SET EXERCISE | Which lines in the material contain the word "left"? Copy each of them in full.

· · · ·

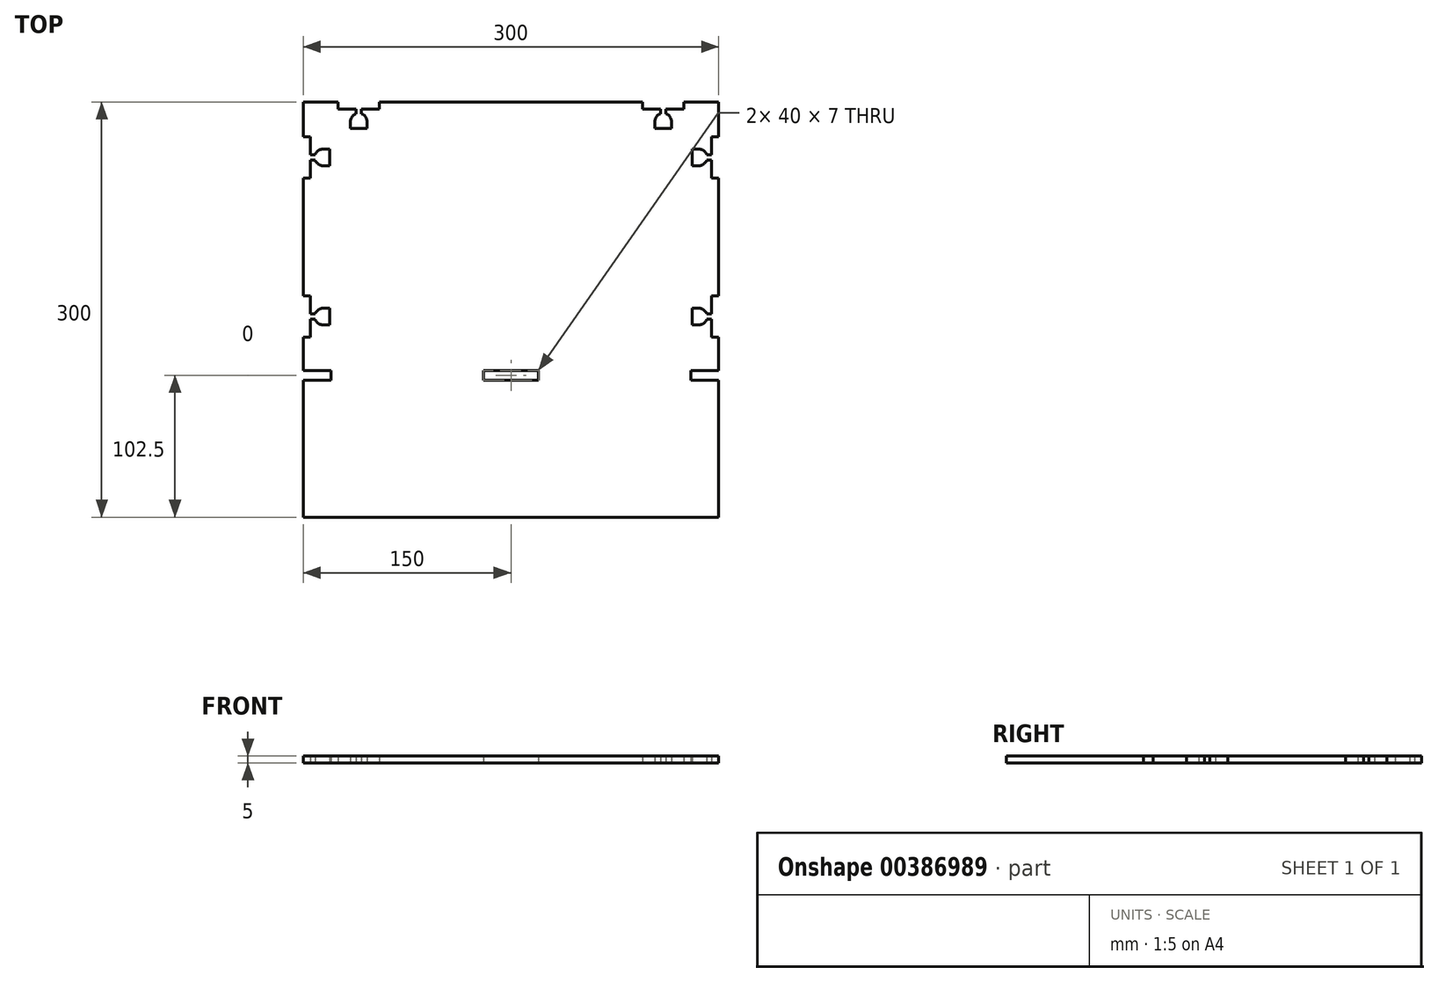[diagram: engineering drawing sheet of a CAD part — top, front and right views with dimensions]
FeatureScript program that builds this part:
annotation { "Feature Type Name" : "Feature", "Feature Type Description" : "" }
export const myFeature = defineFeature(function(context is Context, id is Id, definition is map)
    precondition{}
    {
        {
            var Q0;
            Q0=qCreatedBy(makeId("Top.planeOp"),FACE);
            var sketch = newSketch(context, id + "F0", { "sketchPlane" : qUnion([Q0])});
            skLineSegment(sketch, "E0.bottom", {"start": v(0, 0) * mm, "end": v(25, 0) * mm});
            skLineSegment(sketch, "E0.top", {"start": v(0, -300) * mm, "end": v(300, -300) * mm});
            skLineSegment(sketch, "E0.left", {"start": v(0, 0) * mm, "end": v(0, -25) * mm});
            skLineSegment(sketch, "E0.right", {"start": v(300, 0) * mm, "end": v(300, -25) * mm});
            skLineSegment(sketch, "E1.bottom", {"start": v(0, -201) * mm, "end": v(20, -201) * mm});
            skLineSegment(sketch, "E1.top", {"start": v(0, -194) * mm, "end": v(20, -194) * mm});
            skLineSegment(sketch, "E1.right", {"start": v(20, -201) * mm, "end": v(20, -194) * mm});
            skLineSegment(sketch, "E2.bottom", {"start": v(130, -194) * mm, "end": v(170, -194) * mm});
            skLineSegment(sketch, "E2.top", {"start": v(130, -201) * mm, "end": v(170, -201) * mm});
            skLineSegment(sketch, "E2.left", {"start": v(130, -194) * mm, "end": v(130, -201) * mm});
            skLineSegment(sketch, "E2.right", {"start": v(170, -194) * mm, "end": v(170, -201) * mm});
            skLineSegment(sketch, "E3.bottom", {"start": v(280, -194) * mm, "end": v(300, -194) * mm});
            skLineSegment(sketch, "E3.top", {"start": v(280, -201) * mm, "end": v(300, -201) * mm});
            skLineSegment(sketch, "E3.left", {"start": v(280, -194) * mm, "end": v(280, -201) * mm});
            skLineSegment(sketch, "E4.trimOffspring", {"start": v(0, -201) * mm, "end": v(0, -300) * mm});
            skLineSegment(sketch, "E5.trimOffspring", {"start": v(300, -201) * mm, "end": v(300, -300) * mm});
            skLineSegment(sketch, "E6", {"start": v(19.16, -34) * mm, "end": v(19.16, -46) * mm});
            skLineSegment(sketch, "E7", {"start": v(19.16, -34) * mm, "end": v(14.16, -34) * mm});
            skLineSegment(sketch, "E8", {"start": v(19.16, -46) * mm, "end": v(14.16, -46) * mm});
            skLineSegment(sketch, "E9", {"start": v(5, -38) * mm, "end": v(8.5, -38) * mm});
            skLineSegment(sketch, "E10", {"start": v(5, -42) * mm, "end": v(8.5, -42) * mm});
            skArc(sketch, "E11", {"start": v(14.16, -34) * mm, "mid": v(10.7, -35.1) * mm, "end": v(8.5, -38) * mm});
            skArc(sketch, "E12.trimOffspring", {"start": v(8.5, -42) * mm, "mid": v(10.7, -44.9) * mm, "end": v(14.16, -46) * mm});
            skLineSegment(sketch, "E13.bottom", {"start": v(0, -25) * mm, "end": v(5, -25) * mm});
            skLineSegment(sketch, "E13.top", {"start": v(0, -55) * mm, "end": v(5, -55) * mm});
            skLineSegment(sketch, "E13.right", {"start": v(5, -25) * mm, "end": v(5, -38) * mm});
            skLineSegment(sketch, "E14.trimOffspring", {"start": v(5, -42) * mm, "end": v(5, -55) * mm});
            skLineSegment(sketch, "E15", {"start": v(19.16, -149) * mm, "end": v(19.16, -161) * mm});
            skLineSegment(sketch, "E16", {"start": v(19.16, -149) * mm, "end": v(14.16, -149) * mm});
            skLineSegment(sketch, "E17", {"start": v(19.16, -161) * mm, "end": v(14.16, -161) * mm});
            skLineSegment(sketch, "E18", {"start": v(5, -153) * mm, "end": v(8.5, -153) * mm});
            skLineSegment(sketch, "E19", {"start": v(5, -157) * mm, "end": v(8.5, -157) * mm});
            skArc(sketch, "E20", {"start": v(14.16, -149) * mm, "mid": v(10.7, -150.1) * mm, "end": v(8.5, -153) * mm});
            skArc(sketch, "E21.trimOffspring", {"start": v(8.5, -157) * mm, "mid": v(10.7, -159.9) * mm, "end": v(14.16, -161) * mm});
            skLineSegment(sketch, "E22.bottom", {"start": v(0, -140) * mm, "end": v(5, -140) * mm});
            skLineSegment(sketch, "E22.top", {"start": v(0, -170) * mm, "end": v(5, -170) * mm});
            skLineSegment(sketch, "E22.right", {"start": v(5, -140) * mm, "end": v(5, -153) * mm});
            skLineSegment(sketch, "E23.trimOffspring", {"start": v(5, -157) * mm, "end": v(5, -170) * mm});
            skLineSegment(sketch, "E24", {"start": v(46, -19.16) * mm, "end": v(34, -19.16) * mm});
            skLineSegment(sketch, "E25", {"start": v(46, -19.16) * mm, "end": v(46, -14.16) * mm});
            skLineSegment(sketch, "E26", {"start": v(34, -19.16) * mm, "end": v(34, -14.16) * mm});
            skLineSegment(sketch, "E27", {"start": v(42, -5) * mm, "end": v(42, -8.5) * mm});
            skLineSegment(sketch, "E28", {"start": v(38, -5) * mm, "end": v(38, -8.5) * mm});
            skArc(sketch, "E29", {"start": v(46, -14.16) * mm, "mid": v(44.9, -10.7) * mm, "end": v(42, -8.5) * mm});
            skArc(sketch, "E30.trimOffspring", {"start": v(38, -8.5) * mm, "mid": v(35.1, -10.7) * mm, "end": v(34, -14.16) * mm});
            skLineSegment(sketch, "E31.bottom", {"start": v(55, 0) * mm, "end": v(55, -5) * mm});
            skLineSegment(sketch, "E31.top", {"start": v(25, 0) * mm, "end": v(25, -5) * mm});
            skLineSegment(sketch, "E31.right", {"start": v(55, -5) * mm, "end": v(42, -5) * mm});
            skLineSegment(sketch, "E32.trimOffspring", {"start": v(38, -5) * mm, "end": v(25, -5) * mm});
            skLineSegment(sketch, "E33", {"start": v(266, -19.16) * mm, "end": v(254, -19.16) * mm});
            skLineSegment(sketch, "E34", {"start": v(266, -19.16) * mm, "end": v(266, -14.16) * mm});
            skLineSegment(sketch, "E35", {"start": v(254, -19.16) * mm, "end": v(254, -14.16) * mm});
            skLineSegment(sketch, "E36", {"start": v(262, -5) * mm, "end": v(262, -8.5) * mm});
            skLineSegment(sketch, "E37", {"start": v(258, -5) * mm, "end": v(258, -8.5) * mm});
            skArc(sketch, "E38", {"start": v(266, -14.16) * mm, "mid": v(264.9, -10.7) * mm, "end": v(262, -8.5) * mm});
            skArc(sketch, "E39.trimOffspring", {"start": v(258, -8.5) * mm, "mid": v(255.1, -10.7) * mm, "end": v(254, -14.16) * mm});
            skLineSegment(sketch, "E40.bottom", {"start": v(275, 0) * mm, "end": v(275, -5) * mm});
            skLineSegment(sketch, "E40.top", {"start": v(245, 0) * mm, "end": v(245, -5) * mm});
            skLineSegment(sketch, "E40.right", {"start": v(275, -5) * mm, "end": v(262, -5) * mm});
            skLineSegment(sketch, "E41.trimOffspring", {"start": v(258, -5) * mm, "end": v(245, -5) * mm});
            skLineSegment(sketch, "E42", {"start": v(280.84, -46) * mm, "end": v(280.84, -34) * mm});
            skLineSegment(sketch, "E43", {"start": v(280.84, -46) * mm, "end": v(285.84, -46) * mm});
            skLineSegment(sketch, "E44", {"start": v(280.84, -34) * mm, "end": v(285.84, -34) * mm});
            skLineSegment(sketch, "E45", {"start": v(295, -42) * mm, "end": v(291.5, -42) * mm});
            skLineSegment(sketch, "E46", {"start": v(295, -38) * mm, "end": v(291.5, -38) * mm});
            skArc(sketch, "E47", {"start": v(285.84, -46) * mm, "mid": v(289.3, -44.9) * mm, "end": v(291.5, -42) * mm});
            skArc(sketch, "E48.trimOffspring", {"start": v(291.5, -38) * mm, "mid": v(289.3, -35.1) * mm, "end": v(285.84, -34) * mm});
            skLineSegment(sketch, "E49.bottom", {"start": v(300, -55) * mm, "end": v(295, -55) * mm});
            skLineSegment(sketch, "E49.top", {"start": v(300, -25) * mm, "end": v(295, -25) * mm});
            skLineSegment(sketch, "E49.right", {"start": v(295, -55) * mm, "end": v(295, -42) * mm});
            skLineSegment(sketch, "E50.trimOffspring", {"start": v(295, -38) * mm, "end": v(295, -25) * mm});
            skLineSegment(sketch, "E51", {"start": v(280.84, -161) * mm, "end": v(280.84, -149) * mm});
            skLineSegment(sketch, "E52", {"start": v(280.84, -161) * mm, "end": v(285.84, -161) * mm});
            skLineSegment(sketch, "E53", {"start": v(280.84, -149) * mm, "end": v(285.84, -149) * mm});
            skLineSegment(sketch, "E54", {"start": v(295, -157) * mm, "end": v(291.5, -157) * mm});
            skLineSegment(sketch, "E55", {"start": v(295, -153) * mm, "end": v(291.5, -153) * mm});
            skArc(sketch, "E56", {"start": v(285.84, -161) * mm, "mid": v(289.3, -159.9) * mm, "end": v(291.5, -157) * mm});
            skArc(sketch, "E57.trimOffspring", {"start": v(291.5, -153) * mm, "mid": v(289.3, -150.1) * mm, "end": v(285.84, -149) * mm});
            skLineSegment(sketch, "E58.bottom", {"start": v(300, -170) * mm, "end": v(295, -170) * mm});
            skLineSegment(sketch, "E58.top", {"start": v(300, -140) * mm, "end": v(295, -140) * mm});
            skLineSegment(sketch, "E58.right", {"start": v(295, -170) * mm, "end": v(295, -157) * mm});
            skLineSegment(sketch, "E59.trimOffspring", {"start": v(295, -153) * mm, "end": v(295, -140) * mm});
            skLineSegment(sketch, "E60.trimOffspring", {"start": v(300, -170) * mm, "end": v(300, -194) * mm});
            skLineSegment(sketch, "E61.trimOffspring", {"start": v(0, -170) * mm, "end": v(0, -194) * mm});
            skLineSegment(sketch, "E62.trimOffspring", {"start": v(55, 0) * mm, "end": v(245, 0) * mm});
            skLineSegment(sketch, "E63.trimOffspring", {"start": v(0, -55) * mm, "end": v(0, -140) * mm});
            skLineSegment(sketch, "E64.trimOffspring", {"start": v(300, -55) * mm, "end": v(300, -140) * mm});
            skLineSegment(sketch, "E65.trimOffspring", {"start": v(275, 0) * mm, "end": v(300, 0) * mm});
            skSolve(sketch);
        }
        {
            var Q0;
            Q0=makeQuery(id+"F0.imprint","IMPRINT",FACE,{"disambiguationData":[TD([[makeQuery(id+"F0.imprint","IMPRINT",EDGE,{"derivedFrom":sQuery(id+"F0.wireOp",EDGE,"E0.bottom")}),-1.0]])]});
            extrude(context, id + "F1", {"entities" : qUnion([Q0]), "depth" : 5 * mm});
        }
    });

· · · ·

REPLY TO THE EXERCISE |
            skLineSegment(sketch, "E0.left", {"start": v(0, 0) * mm, "end": v(0, -25) * mm});
            skLineSegment(sketch, "E2.left", {"start": v(130, -194) * mm, "end": v(130, -201) * mm});
            skLineSegment(sketch, "E3.left", {"start": v(280, -194) * mm, "end": v(280, -201) * mm});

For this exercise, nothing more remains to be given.